An e-mail was sent to students on Monday, Sept. 21 by Thomas Schacht, director of the Vielmetti Health Center, informing students of the one confirmed case of H1N1, or swine flu, and many other probable cases. The e-mail provided students with information about what they can do to avoid contracting H1N1 and self-care measures if they have it.
“I would say it’s wise to take precautions . who wants to get sick and lose a week of school and feel bad?” Schacht said. “I would view it as, don’t get infected because you won’t want this, but it’s not likely to be a serious health concern.”
Schacht said that it’s best for students to be conscious of it’s presence and be sure to take the appropriate measures to avoid contracting it, like washing hands and avoiding contact with people who might be sick.
Symptoms of H1N1 include fever, chills, sore throat, body ache, headache, and it often affects young people quickly. According to Schacht, H1N1 is also likely to cause gastrointestinal trouble including throwing up once or twice or feeling queasy.
Schacht said that ordinarily healthy students do not necessarily need to see a doctor because most of the symptoms can be ridden out on their own.

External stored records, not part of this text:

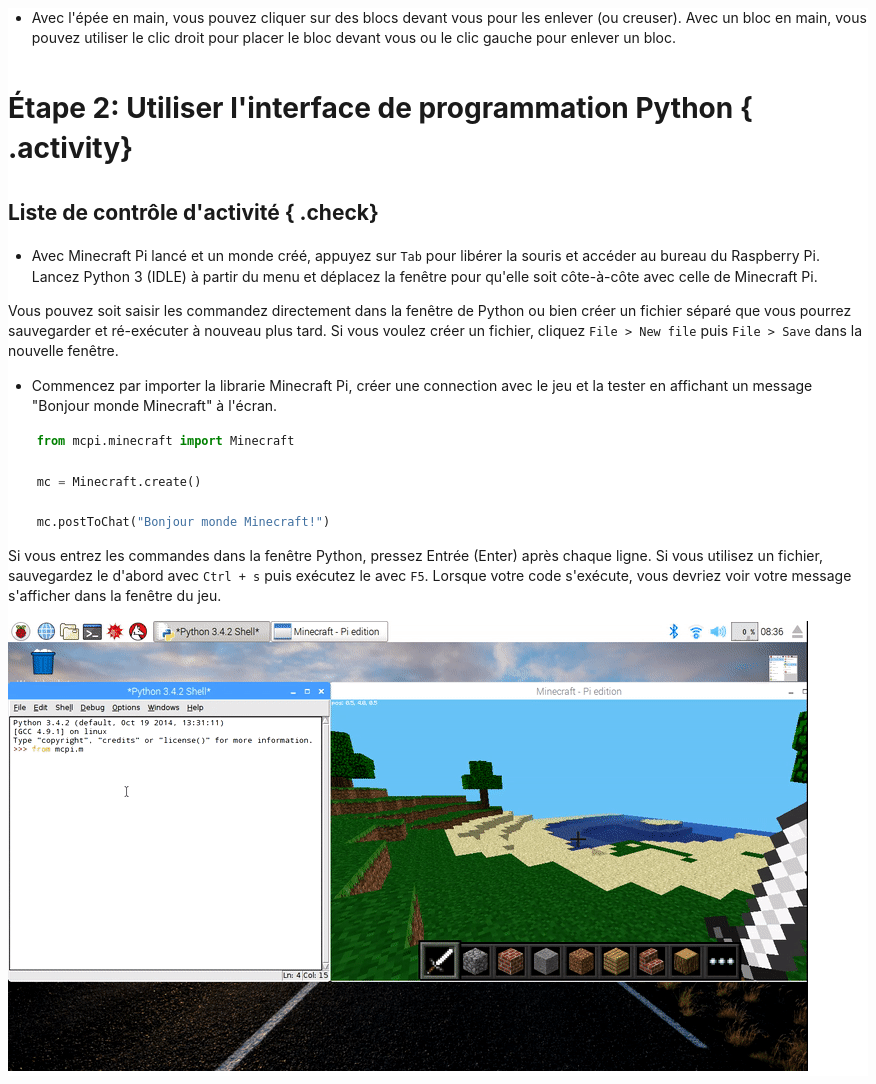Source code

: + Avec l'épée en main, vous pouvez cliquer sur des blocs devant vous pour les enlever (ou creuser). Avec un bloc en main, vous pouvez utiliser le clic droit pour placer le bloc devant vous ou le clic gauche pour enlever un bloc.

# Étape 2: Utiliser l'interface de programmation Python { .activity}

## Liste de contrôle d'activité { .check}

+ Avec Minecraft Pi lancé et un monde créé, appuyez sur `Tab` pour libérer la souris et accéder au bureau du Raspberry Pi. Lancez Python 3 (IDLE) à partir du menu et déplacez la fenêtre pour qu'elle soit côte-à-côte avec celle de Minecraft Pi.

Vous pouvez soit saisir les commandez directement dans la fenêtre de Python ou bien créer un fichier séparé que vous pourrez sauvegarder et ré-exécuter à nouveau plus tard. Si vous voulez créer un fichier, cliquez `File > New file` puis `File > Save` dans la nouvelle fenêtre.

+ Commencez par importer la librarie Minecraft Pi, créer une connection avec le jeu et la tester en affichant un message "Bonjour monde Minecraft" à l'écran.
```Python
    from mcpi.minecraft import Minecraft

    mc = Minecraft.create()

    mc.postToChat("Bonjour monde Minecraft!")
```

Si vous entrez les commandes dans la fenêtre Python, pressez Entrée (Enter) après chaque ligne. Si vous utilisez un fichier, sauvegardez le d'abord avec `Ctrl + s` puis exécutez le avec `F5`. Lorsque votre code s'exécute, vous devriez voir votre message s'afficher dans la fenêtre du jeu.

![Capture d'écran](images/helloworld.gif)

“If I see them, I’m usually going to tell them to carry on, keep doing what they’re doing, call me if they get worse,” Schacht said. “It may not be a productive visit for them.”
There are certain high-risk groups that need to be more careful than others. Those groups include pregnant women, asthmatics and people who have chronic diseases. These people who get sick and don’t find their symptoms lessening in a couple of days should not hesitate to see their doctor.

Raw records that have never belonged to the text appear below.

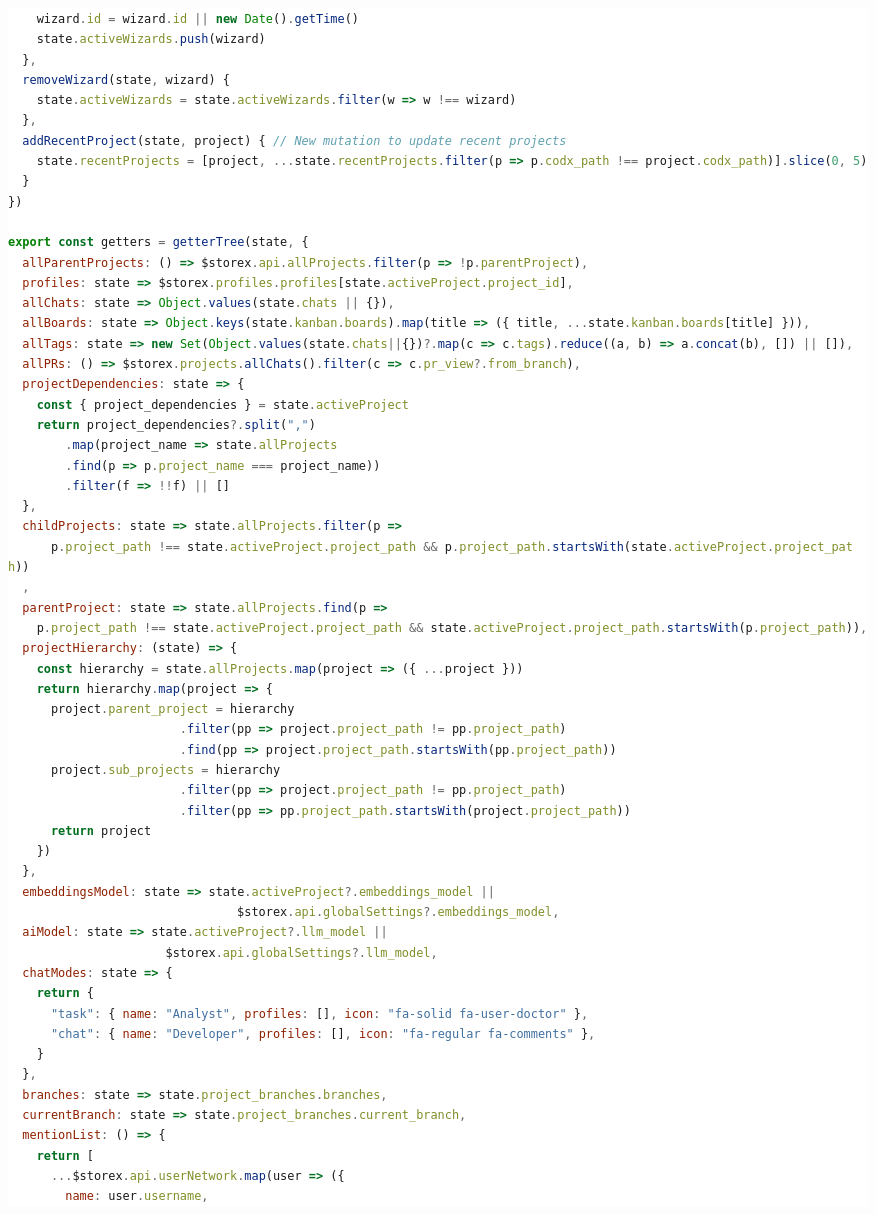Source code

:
 ```js /shared/codx-junior/client/src/store/project.js
    wizard.id = wizard.id || new Date().getTime()
    state.activeWizards.push(wizard)
  },
  removeWizard(state, wizard) {
    state.activeWizards = state.activeWizards.filter(w => w !== wizard)
  },
  addRecentProject(state, project) { // New mutation to update recent projects
    state.recentProjects = [project, ...state.recentProjects.filter(p => p.codx_path !== project.codx_path)].slice(0, 5)
  }
})

export const getters = getterTree(state, {
  allParentProjects: () => $storex.api.allProjects.filter(p => !p.parentProject),
  profiles: state => $storex.profiles.profiles[state.activeProject.project_id],
  allChats: state => Object.values(state.chats || {}),
  allBoards: state => Object.keys(state.kanban.boards).map(title => ({ title, ...state.kanban.boards[title] })),
  allTags: state => new Set(Object.values(state.chats||{})?.map(c => c.tags).reduce((a, b) => a.concat(b), []) || []),
  allPRs: () => $storex.projects.allChats().filter(c => c.pr_view?.from_branch),
  projectDependencies: state => {
    const { project_dependencies } = state.activeProject
    return project_dependencies?.split(",")
        .map(project_name => state.allProjects
        .find(p => p.project_name === project_name))
        .filter(f => !!f) || []
  },
  childProjects: state => state.allProjects.filter(p => 
      p.project_path !== state.activeProject.project_path && p.project_path.startsWith(state.activeProject.project_path))
  ,
  parentProject: state => state.allProjects.find(p =>
    p.project_path !== state.activeProject.project_path && state.activeProject.project_path.startsWith(p.project_path)),
  projectHierarchy: (state) => {
    const hierarchy = state.allProjects.map(project => ({ ...project }))
    return hierarchy.map(project => {
      project.parent_project = hierarchy
                        .filter(pp => project.project_path != pp.project_path) 
                        .find(pp => project.project_path.startsWith(pp.project_path))
      project.sub_projects = hierarchy
                        .filter(pp => project.project_path != pp.project_path)
                        .filter(pp => pp.project_path.startsWith(project.project_path))
      return project
    })
  },
  embeddingsModel: state => state.activeProject?.embeddings_model || 
                                $storex.api.globalSettings?.embeddings_model,
  aiModel: state => state.activeProject?.llm_model || 
                      $storex.api.globalSettings?.llm_model,
  chatModes: state => {
    return {
      "task": { name: "Analyst", profiles: [], icon: "fa-solid fa-user-doctor" },
      "chat": { name: "Developer", profiles: [], icon: "fa-regular fa-comments" },
    }
  },
  branches: state => state.project_branches.branches,
  currentBranch: state => state.project_branches.current_branch,
  mentionList: () => {
    return [
      ...$storex.api.userNetwork.map(user => ({ 
        name: user.username,
```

A vaccination will be available to students within the next couple of months, and Schacht said that this will not be too late for many students as the H1N1 virus is likely to stick around for a while. He said that he is at the mercy of Marquette County Health Department as to when the vaccine will be available.
“It does look like it may be a little bit of a race between the first occurrence here and the availability of the vaccine,” Schacht said.
Jill Fries, the emergency preparedness coordinator for the Marquette County Health Department, said that the date when the vaccination will be available has changed from mid-September to the end of December, so it’s hard to say exactly when it will happen.
“It’s a moving target, has been moving since the beginning of August,” she said.
Fries said that when the vaccine becomes available, they will first get it to pregnant women and babies. After the higher priority groups are assessed, then they will put together a mass immunization clinic at the Superior Dome for students. The vaccine will be free for students and available in large quantities.
She said that in the meantime, students who do contract swine flu, should keep a 6-foot radius from others if they must interact with other people.
“If they feel that they absolutely have to go to class, then they need to make certain to give themselves a wide amount of room so that they don’t transmit it to other people,” Fries said.
The rule of isolation is something that Housing and Residence Life has taken into consideration for its policies as well. Isolation rooms have been prepared in the residence halls in case Schacht decides that a student would be better off away from others more permanently, according to Carl Holm, director of Housing and Residence Life.
For other students who are experiencing H1N1 symptoms, isolation is still strongly suggested by the Health Department. They encourage students to remain in their rooms and strongly reconsider going to class. Arrangements can also be made to have food delivered to their rooms. Those interested in volunteering or in need of this service should speak to their Resident Advisor.
“Students who get sick can certainly talk to us, and we can help them work out the things they need to get done,” Holm said.
Pamphlets for students with swine flu and for those who are living with sick roommates are available at all front desks in the residence halls and in the Woodland Apartments. Also, extra surface cleaning has been put into place, since flu viruses are known to last on hard surfaces for eight hours.
“It may sound rather trivial, but I think we’re probably cleaning those surfaces eight times a day if not more,” Holm said.